Monday, April 25, 2011

The Backwaters of Kerala


For two days, Katie and I drift along the backwaters of Kerala in our own private houseboat, which has been converted from a former trading boat. The boat is small but pretty. It has wicker chairs and faded cushioned benches on the front deck, wood panels carved into reliefs of wide-winged birds and bosomy women, a bedroom with tall windows that open onto the water and a mosquito net into which I manage to completely entwine myself both nights while I'm sleeping.


Woven rattan covers the boat's roof and walls. There is also an upper deck which the boat's captain tells me several times is "very beautiful, very beautiful. But so sad you cannot see it. Your leg." After the third time of his mentioning the beautiful upper deck I cannot see, I wait until his attention is focused on the river and then crawl on my knees up the ladder and onto the top deck. It is very much like the lower deck but without the shade, so I crawl back down again.


{if not for the courage of the fearless crew, the Minnow would be lost}

We also have a personal chef on board the boat. Just in case you read it too quickly the first time around – our own personal chef – such luxury! The chef prepares us three meals a day plus a snack. All the food is local. There are flat, disc-shaped fish caught from the river; fluffs of white rice harvested from nearby fields; various sweet-spiced curries; sun-yellow pineapple that drips down our chins when we bite into it; eggs offered before us in various incarnations; hot, handmade potato chips sprinkled with tiny green curry leaves. There is more food than I can remember, more than we can eat. Eating is pretty much our only activity on the houseboat -- unless napping also counts as an activity -- and this is some of the best food Katie and I have been served the entire trip, so we do our best to consume everything put on the table before us, though this admirable goal of gluttony proves impossible to meet meal after meal.


We pass by a number of houseboats in the main canals, but in the smaller ones, we are alone, the boat slowly putt-puttering down the waterways. At one point, the canal becomes clogged with glossy green lily pads. Our captain deadens the engine, pulls out a long oar, and poles his way through the thick vegetation.


We don't see very many people or many other boats until we get approach the towns, but sometimes a long, narrow canoe silently passes by and sometimes women in earth-toned sarees walk single-file down paths by the rivers. They smile at us as our boat passes by them.


Every once in a while, a church appears on the riverside.
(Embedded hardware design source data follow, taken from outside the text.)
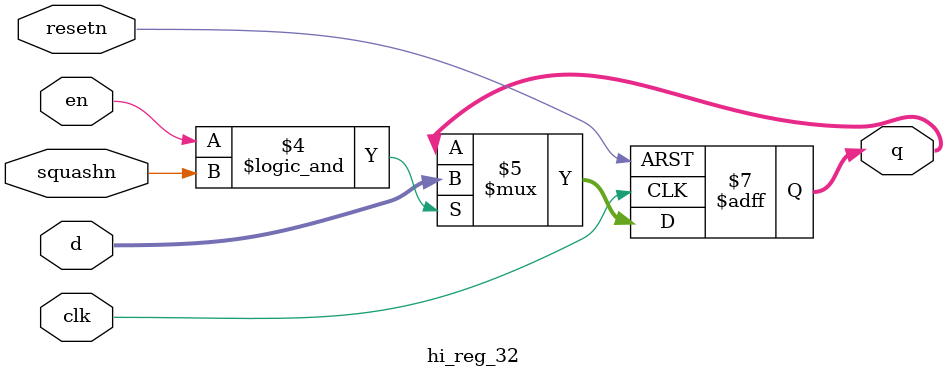
<source format=v>
/****************************************************************************
          Generic Register
****************************************************************************/
module hi_reg_32(d,clk,resetn,squashn,en,q);

input clk;
input resetn;
input squashn;
input en;
input [32-1:0] d;
output [32-1:0] q;
reg [32-1:0] q;

always @(posedge clk or negedge resetn)		//asynchronous reset
begin
	if (resetn==0)
		q<=0;
	else if (en==1 && squashn)
		q<=d;
end

endmodule
</source>
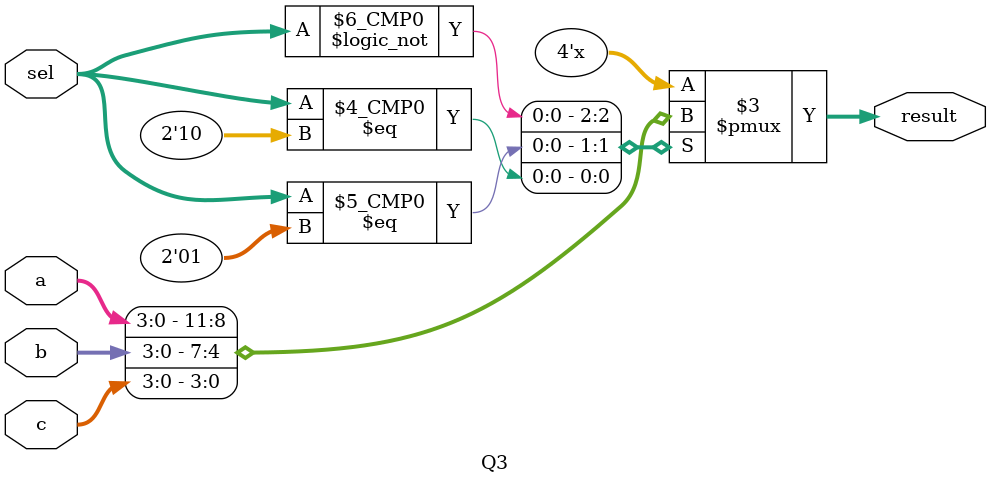
<source format=v>
`timescale 1ns / 1ps


module Q3(
    input [3:0] a,b,c,
    input [1:0] sel,
    output reg [3:0] result);
    
    always @ (a,b)
    begin
        case (sel)
            2'b00 : result = a;
            2'b01 : result = b;
            2'b10 : result = c;
        endcase
    end
    
endmodule

</source>
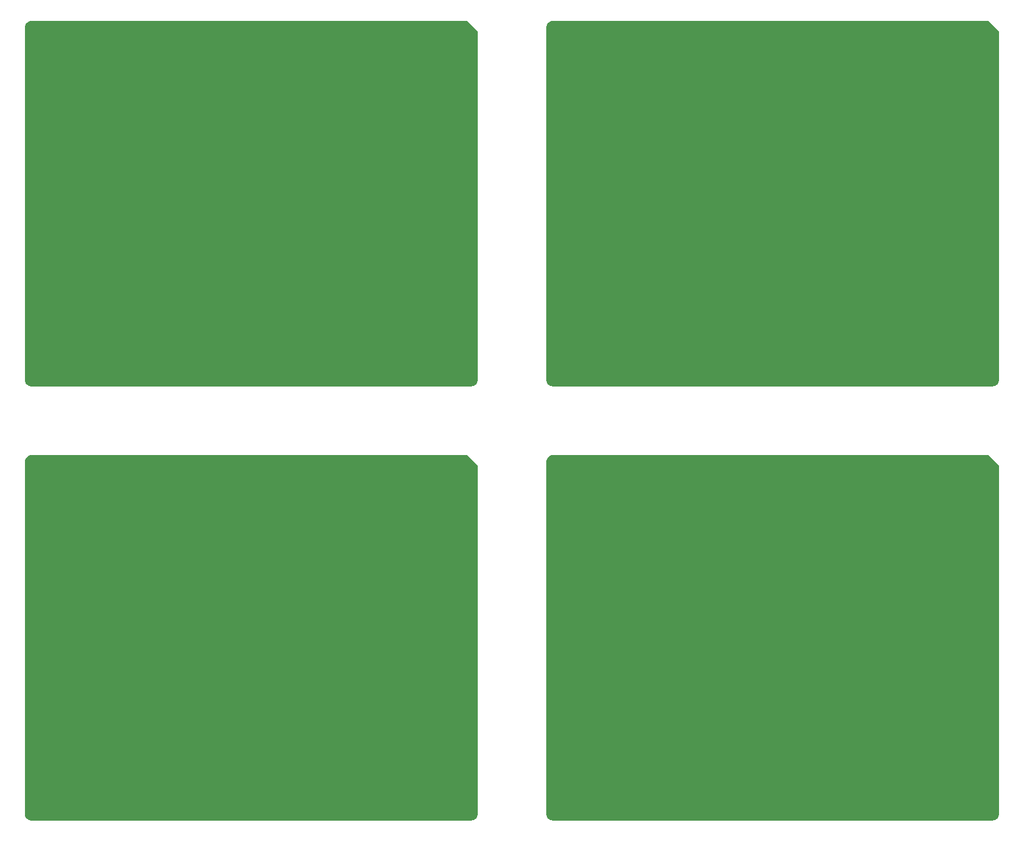
<source format=gbr>
G04 DipTrace 2.4.0.2*
%INBoard.gbr*%
%MOIN*%
%ADD11C,0.0055*%
%FSLAX44Y44*%
G04*
G70*
G90*
G75*
G01*
%LNBoardPoly*%
%LPD*%
G36*
X3940Y24546D2*
D11*
X3942Y24588D1*
X3949Y24628D1*
X3959Y24668D1*
X3974Y24707D1*
X3993Y24743D1*
X4015Y24778D1*
X4041Y24810D1*
X4070Y24839D1*
X4102Y24865D1*
X4137Y24887D1*
X4174Y24906D1*
X4212Y24921D1*
X4252Y24932D1*
X4293Y24938D1*
X4334Y24940D1*
X29340D1*
X29940Y24340D1*
Y19840D1*
Y18940D1*
Y4940D1*
Y4334D1*
X29938Y4293D1*
X29932Y4252D1*
X29921Y4212D1*
X29906Y4174D1*
X29887Y4137D1*
X29865Y4102D1*
X29839Y4070D1*
X29810Y4041D1*
X29778Y4015D1*
X29743Y3993D1*
X29707Y3974D1*
X29668Y3959D1*
X29628Y3949D1*
X29588Y3942D1*
X29546Y3940D1*
X4334D1*
X4293Y3942D1*
X4252Y3949D1*
X4212Y3959D1*
X4174Y3974D1*
X4137Y3993D1*
X4102Y4015D1*
X4070Y4041D1*
X4041Y4070D1*
X4015Y4102D1*
X3993Y4137D1*
X3974Y4174D1*
X3959Y4212D1*
X3949Y4252D1*
X3942Y4293D1*
X3940Y4334D1*
Y24546D1*
G37*
G36*
X33877D2*
D11*
X33879Y24588D1*
X33886Y24628D1*
X33896Y24668D1*
X33911Y24707D1*
X33930Y24743D1*
X33952Y24778D1*
X33978Y24810D1*
X34007Y24839D1*
X34039Y24865D1*
X34074Y24887D1*
X34111Y24906D1*
X34149Y24921D1*
X34189Y24932D1*
X34230Y24938D1*
X34271Y24940D1*
X59277D1*
X59877Y24340D1*
Y19840D1*
Y18940D1*
Y4940D1*
Y4334D1*
X59875Y4293D1*
X59869Y4252D1*
X59858Y4212D1*
X59843Y4174D1*
X59824Y4137D1*
X59802Y4102D1*
X59776Y4070D1*
X59747Y4041D1*
X59715Y4015D1*
X59680Y3993D1*
X59644Y3974D1*
X59605Y3959D1*
X59565Y3949D1*
X59525Y3942D1*
X59483Y3940D1*
X34271D1*
X34230Y3942D1*
X34189Y3949D1*
X34149Y3959D1*
X34111Y3974D1*
X34074Y3993D1*
X34039Y4015D1*
X34007Y4041D1*
X33978Y4070D1*
X33952Y4102D1*
X33930Y4137D1*
X33911Y4174D1*
X33896Y4212D1*
X33886Y4252D1*
X33879Y4293D1*
X33877Y4334D1*
Y24546D1*
G37*
G36*
X3940Y49483D2*
D11*
X3942Y49525D1*
X3949Y49565D1*
X3959Y49605D1*
X3974Y49644D1*
X3993Y49680D1*
X4015Y49715D1*
X4041Y49747D1*
X4070Y49776D1*
X4102Y49802D1*
X4137Y49824D1*
X4174Y49843D1*
X4212Y49858D1*
X4252Y49869D1*
X4293Y49875D1*
X4334Y49877D1*
X29340D1*
X29940Y49277D1*
Y44777D1*
Y43877D1*
Y29877D1*
Y29271D1*
X29938Y29230D1*
X29932Y29189D1*
X29921Y29149D1*
X29906Y29111D1*
X29887Y29074D1*
X29865Y29039D1*
X29839Y29007D1*
X29810Y28978D1*
X29778Y28952D1*
X29743Y28930D1*
X29707Y28911D1*
X29668Y28896D1*
X29628Y28886D1*
X29588Y28879D1*
X29546Y28877D1*
X4334D1*
X4293Y28879D1*
X4252Y28886D1*
X4212Y28896D1*
X4174Y28911D1*
X4137Y28930D1*
X4102Y28952D1*
X4070Y28978D1*
X4041Y29007D1*
X4015Y29039D1*
X3993Y29074D1*
X3974Y29111D1*
X3959Y29149D1*
X3949Y29189D1*
X3942Y29230D1*
X3940Y29271D1*
Y49483D1*
G37*
G36*
X33877D2*
D11*
X33879Y49525D1*
X33886Y49565D1*
X33896Y49605D1*
X33911Y49644D1*
X33930Y49680D1*
X33952Y49715D1*
X33978Y49747D1*
X34007Y49776D1*
X34039Y49802D1*
X34074Y49824D1*
X34111Y49843D1*
X34149Y49858D1*
X34189Y49869D1*
X34230Y49875D1*
X34271Y49877D1*
X59277D1*
X59877Y49277D1*
Y44777D1*
Y43877D1*
Y29877D1*
Y29271D1*
X59875Y29230D1*
X59869Y29189D1*
X59858Y29149D1*
X59843Y29111D1*
X59824Y29074D1*
X59802Y29039D1*
X59776Y29007D1*
X59747Y28978D1*
X59715Y28952D1*
X59680Y28930D1*
X59644Y28911D1*
X59605Y28896D1*
X59565Y28886D1*
X59525Y28879D1*
X59483Y28877D1*
X34271D1*
X34230Y28879D1*
X34189Y28886D1*
X34149Y28896D1*
X34111Y28911D1*
X34074Y28930D1*
X34039Y28952D1*
X34007Y28978D1*
X33978Y29007D1*
X33952Y29039D1*
X33930Y29074D1*
X33911Y29111D1*
X33896Y29149D1*
X33886Y29189D1*
X33879Y29230D1*
X33877Y29271D1*
Y49483D1*
G37*
M02*

</source>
It surprises me to learn that the apostle Thomas came to Palyar in southern India, where he built the country's first church ages ago . (I can't recall the actual date but remember it struck me as having occurred a really, really long time ago in what can also be referred to as "the days of yore" if you're looking to plot it on a historical timeline.)


At one point as our boat languidly moves down the river, I notice two women on opposite sides of the river bank. They are both hanging laundry on their opposite sides of the canal and talking to each other across the blue divide. I wonder if their lives are always this way, a friendship separated by water, or if sometimes they take a boat or a swim to visit in person.


Children cup their hands around their mouths and call out “Halloooo!” as our boat passes. "Hello!" I call out in return, laughing and waving both my hands. The backwaters are beautiful, lovely, and lonely. The sunshine, an intense, pure blaze of white, brightens the sky and falls in streaks across the uncovered parts of the unvarnished boat deck. Kerala is a place which I dreamed of visiting years before I arrive. Nothing happens while I'm here. Nothing is supposed to happen. I simply am. This life is better than the movies, better even than books. It is. I am.

1 comment:

  1. I'm drooling..

    (while simultaneously popping your post amid my bazillion bookmarks for Southeast Asia - my plan is to move to that corner of the globe come Oct/Nov.)